- _Goal of the exercise_: Each record needs to be echoed exactly; can you do that?

■ ■ ■ ■ ■

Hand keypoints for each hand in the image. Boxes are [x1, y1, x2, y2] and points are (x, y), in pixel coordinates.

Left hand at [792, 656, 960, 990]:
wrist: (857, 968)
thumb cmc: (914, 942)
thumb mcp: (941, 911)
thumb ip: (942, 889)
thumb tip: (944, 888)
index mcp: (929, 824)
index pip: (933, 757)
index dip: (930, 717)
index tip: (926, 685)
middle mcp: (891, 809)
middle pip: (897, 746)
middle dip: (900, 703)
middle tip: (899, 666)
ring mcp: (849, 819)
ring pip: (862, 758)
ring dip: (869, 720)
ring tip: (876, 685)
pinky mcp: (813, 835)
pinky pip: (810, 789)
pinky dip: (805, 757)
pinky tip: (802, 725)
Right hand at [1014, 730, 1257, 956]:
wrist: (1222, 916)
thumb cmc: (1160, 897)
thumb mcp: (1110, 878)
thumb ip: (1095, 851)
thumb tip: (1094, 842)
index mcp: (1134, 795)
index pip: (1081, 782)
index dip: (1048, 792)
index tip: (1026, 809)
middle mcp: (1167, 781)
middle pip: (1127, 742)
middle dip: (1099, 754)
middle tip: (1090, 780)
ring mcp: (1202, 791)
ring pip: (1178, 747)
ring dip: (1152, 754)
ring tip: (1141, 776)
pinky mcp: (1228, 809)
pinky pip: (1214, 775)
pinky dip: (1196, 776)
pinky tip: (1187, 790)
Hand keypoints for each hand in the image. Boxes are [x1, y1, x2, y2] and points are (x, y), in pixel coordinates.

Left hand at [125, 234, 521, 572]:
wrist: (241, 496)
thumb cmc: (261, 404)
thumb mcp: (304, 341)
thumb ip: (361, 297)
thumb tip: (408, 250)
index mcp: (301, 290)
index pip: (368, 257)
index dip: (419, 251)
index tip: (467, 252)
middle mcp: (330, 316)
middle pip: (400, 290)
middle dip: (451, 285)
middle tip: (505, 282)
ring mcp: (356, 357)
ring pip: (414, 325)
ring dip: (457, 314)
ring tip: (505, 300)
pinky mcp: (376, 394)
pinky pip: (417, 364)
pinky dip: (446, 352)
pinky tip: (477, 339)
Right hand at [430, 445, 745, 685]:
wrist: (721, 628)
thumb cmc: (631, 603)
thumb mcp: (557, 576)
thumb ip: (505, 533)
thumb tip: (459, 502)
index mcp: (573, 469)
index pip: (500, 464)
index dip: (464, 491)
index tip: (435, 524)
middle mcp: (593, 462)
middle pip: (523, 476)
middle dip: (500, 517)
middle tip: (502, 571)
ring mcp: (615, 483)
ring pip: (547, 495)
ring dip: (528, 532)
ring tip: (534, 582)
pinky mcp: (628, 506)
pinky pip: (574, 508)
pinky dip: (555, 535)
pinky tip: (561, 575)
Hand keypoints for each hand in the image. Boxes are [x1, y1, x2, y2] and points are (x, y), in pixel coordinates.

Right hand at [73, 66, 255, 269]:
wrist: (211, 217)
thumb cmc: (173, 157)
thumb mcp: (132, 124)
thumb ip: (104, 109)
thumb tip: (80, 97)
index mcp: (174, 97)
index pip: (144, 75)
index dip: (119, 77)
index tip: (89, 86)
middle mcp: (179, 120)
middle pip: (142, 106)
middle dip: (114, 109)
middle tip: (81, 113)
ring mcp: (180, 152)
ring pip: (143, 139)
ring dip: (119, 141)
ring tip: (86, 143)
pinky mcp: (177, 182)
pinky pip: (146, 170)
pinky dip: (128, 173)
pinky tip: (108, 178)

■ ■ ■ ■ ■

- _Your response_:
Hand keypoints for each hand in the image. Boxes are [x1, y1, x2, y2] and points are (x, y), in pixel coordinates.

Left hand at [792, 656, 960, 990]:
wrist: (857, 968)
thumb cmc: (914, 942)
thumb mcp: (941, 911)
thumb ip: (942, 889)
thumb tip: (944, 888)
index mcp: (929, 824)
index pip: (933, 757)
index dip: (930, 717)
index tip: (926, 685)
middle mcp: (891, 809)
middle pip: (897, 746)
middle dip: (900, 703)
middle tip: (899, 666)
ring mcp: (849, 819)
ring pip: (862, 758)
ring dip: (869, 720)
ring tip: (876, 685)
pinky mcp: (813, 835)
pinky pip: (810, 789)
pinky dip: (805, 757)
pinky tip: (802, 725)
Right hand at [1014, 730, 1257, 956]:
wrist: (1222, 916)
thumb cmc: (1160, 897)
thumb mcp: (1110, 878)
thumb ip: (1095, 851)
thumb tip: (1094, 842)
index mcp: (1134, 795)
index pip: (1081, 782)
index dip: (1048, 792)
index tip: (1026, 809)
middle mcp: (1167, 781)
middle pip: (1127, 742)
middle dip: (1099, 754)
middle tip: (1090, 780)
ring mcp: (1202, 791)
ring pip: (1178, 747)
ring dip: (1152, 754)
ring tip: (1141, 776)
pinky mcp: (1228, 809)
pinky pip: (1214, 775)
pinky dip: (1196, 776)
pinky tip: (1187, 790)
Hand keypoints for each hand in the image. Boxes are [x1, y1, x2, y2] and points are (x, y), in pixel coordinates.

Left hand at [125, 234, 521, 572]:
wrist: (241, 496)
thumb cmc: (261, 404)
thumb mcp: (304, 341)
thumb ip: (361, 297)
thumb tip: (408, 250)
index mcp: (301, 290)
index pip: (368, 257)
index dip: (419, 251)
index tip: (467, 252)
middle mcp: (330, 316)
middle pip: (400, 290)
middle dip: (451, 285)
middle tip: (505, 282)
ring mcp: (356, 357)
ring pip: (414, 325)
ring dip: (457, 314)
ring tip: (505, 300)
pinky mcp: (376, 394)
pinky pip: (417, 364)
pinky dip: (446, 352)
pinky tip: (477, 339)
Right hand at [430, 445, 745, 685]:
wrist: (721, 628)
thumb cmc: (631, 603)
thumb mcp: (557, 576)
thumb ip: (505, 533)
thumb tip: (459, 502)
index mcp: (573, 469)
index pip: (500, 464)
index dip: (464, 491)
index tip: (435, 524)
middle mcp: (593, 462)
middle pip: (523, 476)
middle dip: (500, 517)
middle tip: (502, 571)
ring mcp: (615, 483)
ring pip: (547, 495)
ring dip: (528, 532)
ring tip: (534, 582)
pinky mcp: (628, 506)
pinky pip: (574, 508)
pinky dip: (555, 535)
pinky tip: (561, 575)
Hand keypoints for each hand in the image. Boxes are [x1, y1, x2, y2] and points are (x, y), in pixel coordinates.

Right hand at [73, 66, 255, 269]:
wrist: (211, 217)
thumb cmc: (173, 157)
thumb mcp: (132, 124)
thumb ip: (104, 109)
thumb tip: (80, 97)
index mcp: (174, 97)
index pip: (144, 75)
index dip: (119, 77)
index tip: (89, 86)
middle mcp: (179, 120)
middle pip: (142, 106)
middle dip: (114, 109)
middle tip: (81, 113)
ring mcp: (180, 152)
ring pip: (143, 139)
ring dip: (119, 141)
ring tip: (86, 143)
pinky mcp: (177, 182)
pinky pip: (146, 170)
pinky dip: (128, 173)
pinky tip: (108, 178)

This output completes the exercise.